At the libraries, a pattern began to emerge. Local historical societies generally housed the microfilm for local newspapers, the most likely sources to identify the careers of individual “Molly” defendants. The local societies had limited resources and hours of availability. They lacked state-of-the-art equipment. All posed challenges to researchers.
I learned to expect large gaps in research collections, especially around issues that
documented the involvement of alleged “Mollies” in labor or political advocacy. Once, close on the hunt of alleged “Molly” Michael Lawler in Grand Council labor union activity, I encountered microfilm that documented page after page of the Shenandoah Herald with the legend “STAINED PAGES MULILATED PAGES.” Someone, somewhere, rather than pulling this source before the newspaper was filmed, had laid down two months’ worth of editions and stained them with poured ink, rendering whole editions wholly indecipherable.

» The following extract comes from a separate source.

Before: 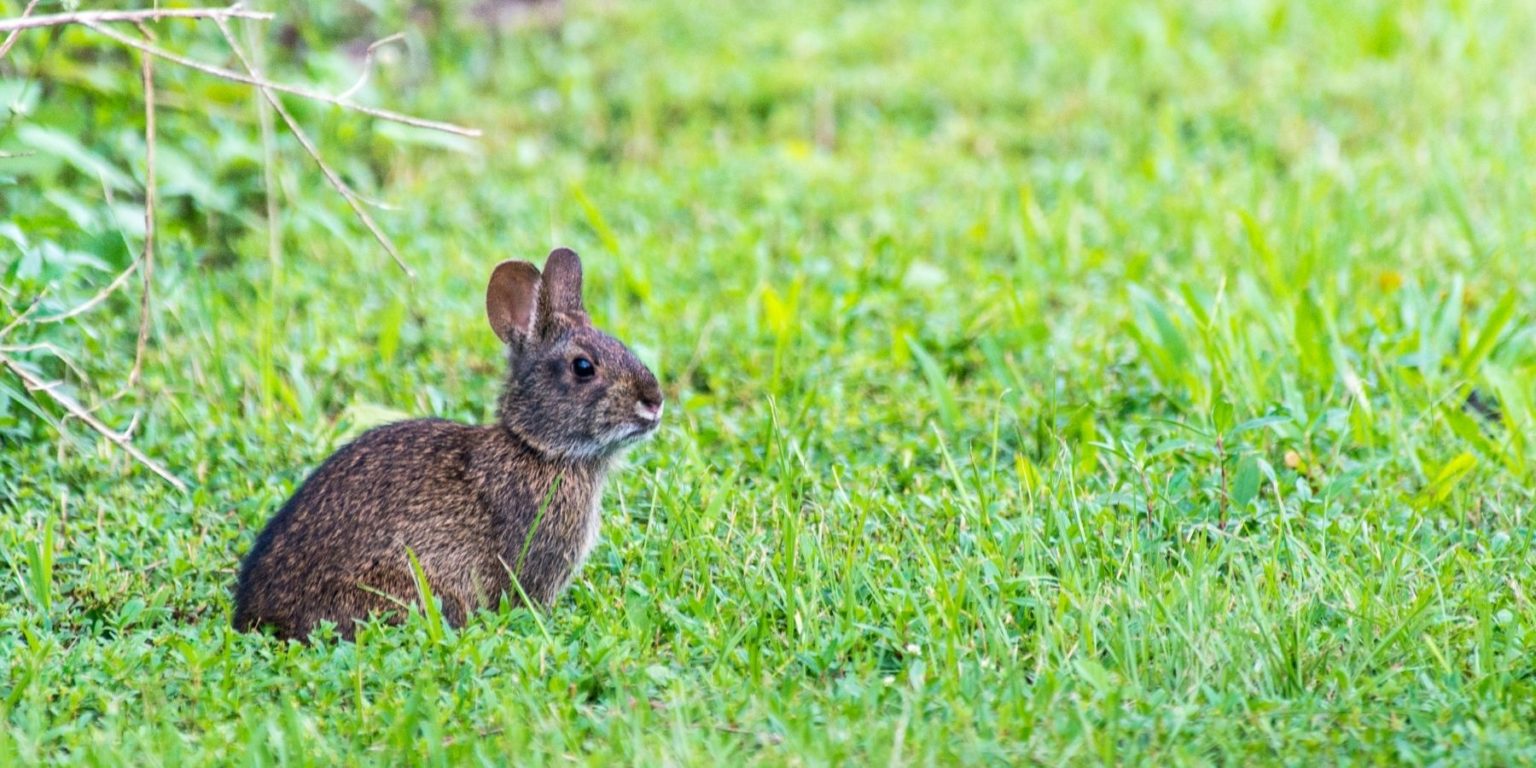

The role of the Roman Catholic clergy rose up, with bishops in Philadelphia, New York, and Boston driving a press campaign through diocesan newspapers that kept the "Molly Maguire" terrorist image embedded in the public mind. Without this strenuous clerical interference, including that of Philadelphia's Archbishop James Frederick Wood, juries may have reconsidered the dozens of "guilty" verdicts they rendered in so many courts.
This essay, posted on June 24, 2017, was last revised on July 10, 2017.